Levine, Suzanne N., Lini, Andrea, Ostrofsky, Milton L., Burgess-Grant, Heather, Lami, Andrea, Collyer-Gilles, Elizabeth, Reuter, Daun, Schwarting-Miller, Lindsay, Kamman, Neil
Journal of Great Lakes research 2018
agricultural runoff, bioavailability, biomass, cattle, erosion control, eutrophication, fertilizers, lakes, livestock feeds, orthophosphates, phosphorus, phytoplankton, pigments, sediment transport, sediments, sheep, soil, soil erosion, sorption, water quality, watersheds, New York, Quebec, Vermont
Thirteen sediment cores from Lake Champlain (Vermont-New York- Quebec) were analyzed for sediment accumulation rate and eleven indicators of trophic status to reconstruct eutrophication history and relate it to phosphorus inputs from soil erosion, urban point sources, and agricultural runoff including P extracted from phosphate ore and brought to the catchment in fertilizer and livestock feed. Although the catchment was severely deforested and grazed by sheep and cattle in the 19th century, ten of thirteen sites accumulated excess sediment only in the 20th century, a consequence of slow sediment transport through the catchment. Of the three sites that received extra sediment, one remained oligotrophic, while two exhibited mild eutrophication. All sites underwent eutrophication in the 20th century.

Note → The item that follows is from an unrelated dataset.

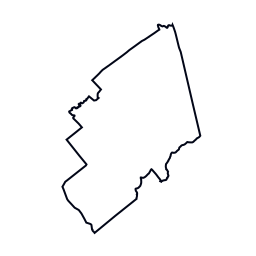 the district of Babaita, Teleorman, Romania, rotated 63°
{"feature_id": "2599482B60473454525777", "entity_name": "Babaita", "entity_type": "district", "adm_level": 2, "iso_a3": "ROU", "parent_name": "Romania", "parent_adm1": "Teleorman", "projection": "albers", "projection_center": [25.418, 44.126], "detail": "fine", "context": "isolated", "style": "outline", "palette": "ink", "viewbox_px": 256, "rotation_deg": 63, "n_neighbors": 0, "source": "geoboundaries", "source_scale": "gbopen_adm2", "svg_char_len": 5240}
<svg xmlns="http://www.w3.org/2000/svg" viewBox="0 0 256 256"><g transform="rotate(63 128 128)"><path d="M167.7,67.1L136.6,59.5L84.2,46.5L80.0,46.1L78.9,45.9L66.6,43.0L63.8,42.4L59.6,41.8L57.7,41.6L56.3,41.5L56.5,41.7L56.6,42.0L56.6,42.7L56.6,42.8L56.1,43.5L55.9,44.0L55.3,44.4L55.1,44.6L54.9,45.2L54.9,45.4L55.0,45.6L55.3,46.0L55.4,46.3L55.5,46.4L55.8,46.5L56.1,46.8L56.2,47.0L56.3,47.2L56.4,47.4L56.5,47.5L56.4,47.8L56.2,48.0L55.8,48.2L55.5,48.3L55.2,48.4L54.7,48.6L54.2,49.0L53.4,49.6L53.2,50.0L53.2,50.5L53.2,51.0L53.0,51.3L52.3,51.9L51.9,52.2L51.4,52.3L50.7,52.8L50.2,53.2L50.0,53.5L49.8,53.8L49.7,54.0L49.7,54.5L50.1,54.8L50.6,54.9L51.9,55.2L53.4,55.3L53.7,55.3L54.2,55.3L54.6,55.4L54.7,56.8L55.4,61.5L56.8,73.2L56.8,76.2L58.2,84.9L59.2,91.5L60.0,94.8L60.9,99.7L63.7,117.2L64.7,124.3L65.8,127.5L66.2,128.4L67.1,131.2L69.2,138.2L80.3,134.9L81.4,134.6L82.7,137.4L83.0,138.4L83.6,139.3L84.3,139.8L85.4,140.4L87.0,141.1L87.9,140.6L88.7,143.8L88.1,145.8L82.1,148.4L83.0,150.4L83.2,150.5L83.3,150.6L83.4,150.8L83.4,151.0L83.4,151.4L83.4,151.6L83.3,151.9L83.4,152.1L83.5,152.2L83.8,152.0L84.0,152.1L84.1,152.3L84.3,152.5L84.4,153.0L84.5,153.2L84.5,153.4L84.2,154.0L84.0,154.5L84.0,154.9L84.1,155.0L84.6,155.4L84.9,155.7L85.0,155.8L85.1,156.0L85.2,157.0L85.2,157.6L85.0,157.8L84.9,158.0L84.7,158.3L84.2,158.3L84.0,158.6L84.1,158.9L84.2,159.1L84.6,159.7L85.0,159.9L85.1,160.0L84.9,160.3L84.6,160.4L84.3,160.4L84.2,160.5L84.3,160.9L84.3,161.0L84.5,161.1L84.8,161.2L85.9,161.2L86.1,161.1L86.2,160.8L86.1,160.5L86.1,160.3L86.1,160.2L86.3,160.1L86.6,160.2L86.7,160.3L86.7,160.5L86.8,160.6L86.9,161.2L86.7,161.6L86.7,162.3L86.7,162.5L86.9,162.6L87.0,163.0L86.6,163.5L86.6,163.8L87.2,164.2L87.2,164.3L87.2,164.6L87.0,165.2L86.7,165.6L86.4,165.7L86.0,165.7L85.8,165.8L85.2,166.2L85.2,166.3L85.2,166.5L85.0,166.9L85.0,167.0L85.1,167.4L85.1,167.6L84.9,168.4L85.0,168.7L85.5,169.2L85.6,169.5L86.0,169.7L86.3,169.5L86.5,169.6L86.5,170.4L86.4,170.6L86.5,171.3L86.5,171.6L86.6,172.7L86.6,172.9L87.2,173.1L87.8,173.1L89.6,172.3L89.9,172.3L91.1,171.9L91.3,171.7L91.6,171.2L91.9,170.9L92.1,170.5L92.3,170.2L92.6,170.0L92.9,170.1L93.0,170.2L93.2,170.6L93.3,170.7L93.3,171.0L93.7,171.6L93.8,172.0L94.1,172.3L94.5,172.3L94.8,172.3L101.6,170.0L104.0,169.4L106.5,168.8L107.6,173.9L110.5,188.0L130.8,183.9L141.6,181.5L142.3,182.5L146.3,202.5L147.1,206.5L147.4,208.3L148.9,210.5L150.6,213.1L151.1,213.1L153.6,213.3L163.7,214.5L165.5,214.3L174.8,211.7L178.7,209.1L183.1,208.3L189.3,208.1L193.4,208.1L196.1,205.4L196.9,204.8L197.8,204.6L201.8,206.0L201.9,205.9L202.3,205.8L202.6,205.8L202.9,206.1L203.0,206.1L203.5,206.1L204.0,206.0L204.4,205.9L204.5,205.8L204.8,205.6L206.3,205.4L200.5,179.3L195.0,152.5L194.3,152.3L194.1,152.1L193.7,151.7L193.4,151.4L193.0,151.1L192.1,150.6L191.9,150.4L191.5,150.3L191.4,150.3L191.4,150.1L191.2,150.0L190.7,149.9L190.4,149.5L190.1,149.4L189.7,149.3L189.3,149.3L189.1,149.3L188.6,149.4L187.5,149.5L187.0,149.4L186.3,149.2L185.8,149.0L185.7,148.8L185.6,148.7L185.6,148.4L186.0,146.9L186.0,146.3L185.9,145.8L185.9,145.4L185.7,145.0L185.5,144.6L185.5,144.3L185.4,144.1L185.1,143.3L185.0,143.2L184.7,142.9L184.1,142.2L183.5,141.7L183.0,141.2L182.7,141.1L182.3,140.8L181.5,140.4L181.2,140.3L180.9,140.2L180.5,139.9L180.1,139.7L179.3,139.6L179.0,139.6L177.9,139.1L177.9,138.9L178.0,138.8L178.8,137.9L179.2,137.2L179.3,136.9L179.4,136.7L179.4,135.5L179.3,134.8L179.1,133.8L178.3,131.5L178.1,130.9L178.0,130.1L177.9,129.9L177.3,129.0L176.6,127.9L176.2,127.3L175.8,126.9L175.6,126.5L175.6,126.2L175.4,126.0L175.4,125.8L176.1,125.5L178.1,125.0L181.2,124.2L182.6,123.9L184.4,123.6L185.6,123.4L188.3,122.8L188.8,122.7L189.3,122.7L189.4,122.8L189.5,122.9L190.0,123.5L190.9,122.8L190.8,122.7L190.8,122.3L190.7,121.4L190.7,121.2L190.8,121.0L190.8,120.9L190.7,120.5L190.7,120.4L190.8,120.2L191.0,119.6L191.1,119.3L191.1,119.0L191.3,118.6L191.4,118.4L191.5,117.8L191.5,117.5L191.4,117.2L191.0,116.8L190.9,116.5L190.7,116.3L190.2,115.9L190.1,115.7L190.2,115.3L190.2,115.2L189.9,115.0L189.6,114.7L189.4,114.4L189.3,114.1L189.1,113.8L188.8,113.6L188.5,113.5L188.2,113.6L187.3,113.3L186.7,113.3L185.8,112.7L185.2,112.4L185.1,112.2L184.0,112.2L183.0,112.3L182.9,112.3L182.7,112.5L182.0,112.7L181.6,112.4L181.3,112.3L180.7,112.3L180.0,112.0L179.2,111.7L178.0,110.9L177.5,110.6L177.4,110.5L177.0,109.6L176.7,109.1L176.5,108.5L176.3,108.3L175.9,107.7L175.7,107.5L175.7,107.4L175.6,107.0L175.5,106.9L175.3,106.7L174.9,106.3L174.7,105.9L174.3,105.4L174.1,105.0L174.0,104.7L173.8,104.5L173.6,104.2L173.1,103.9L172.9,103.6L172.6,103.2L172.4,102.9L172.2,102.8L171.8,102.4L171.4,102.2L171.0,101.8L170.8,101.6L170.5,101.3L169.9,100.2L169.9,99.8L170.2,99.4L170.5,99.0L170.8,98.7L170.9,98.3L171.2,97.7L171.3,97.3L171.3,96.4L171.2,96.1L170.9,95.3L170.6,94.4L170.4,93.3L170.3,92.7L170.2,92.5L170.0,92.2L169.5,91.8L169.0,91.4L168.8,91.2L168.6,90.8L168.4,89.7L168.0,88.7L167.9,88.4L167.9,88.1L167.9,87.4L168.2,86.4L168.3,85.6L168.3,85.1L168.3,84.7L168.1,84.0L167.8,82.6L167.5,82.1L167.5,81.9L167.5,81.6L167.5,81.4L168.3,80.4L169.5,78.3L169.8,77.7L170.0,77.3L170.0,76.5L170.0,76.1L169.4,74.2L169.2,73.1L168.9,72.3L168.8,71.9L168.6,71.7L168.5,71.2L168.5,70.3L168.5,69.9L168.5,69.5L168.4,68.8L168.2,68.2L167.7,67.1Z" fill="none" stroke="#020617" stroke-width="2"/></g></svg>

Three reached their current trophic status before agriculture's intensification, while point-source P input was maximal (1950–1980), four stayed in the reference state until agriculture intensified in the 1970s, and six responded incrementally first to point and then to agricultural P input. Pigment accumulation rates diminished at the surface of seven cores, evidence that the 1990s expansion of P removal from point sources reduced phytoplankton biomass. Additional water quality improvement depends on P management at the catchment border to balance inputs and outputs, and thus avoid P accumulation in soil that saturates phosphate sorption capacity, increasing the proportion of runoff P that is highly-bioavailable orthophosphate. Erosion control is of lower priority because the P native to the catchment's soil is of relatively low bioavailability, and retention structures do not retain dissolved P.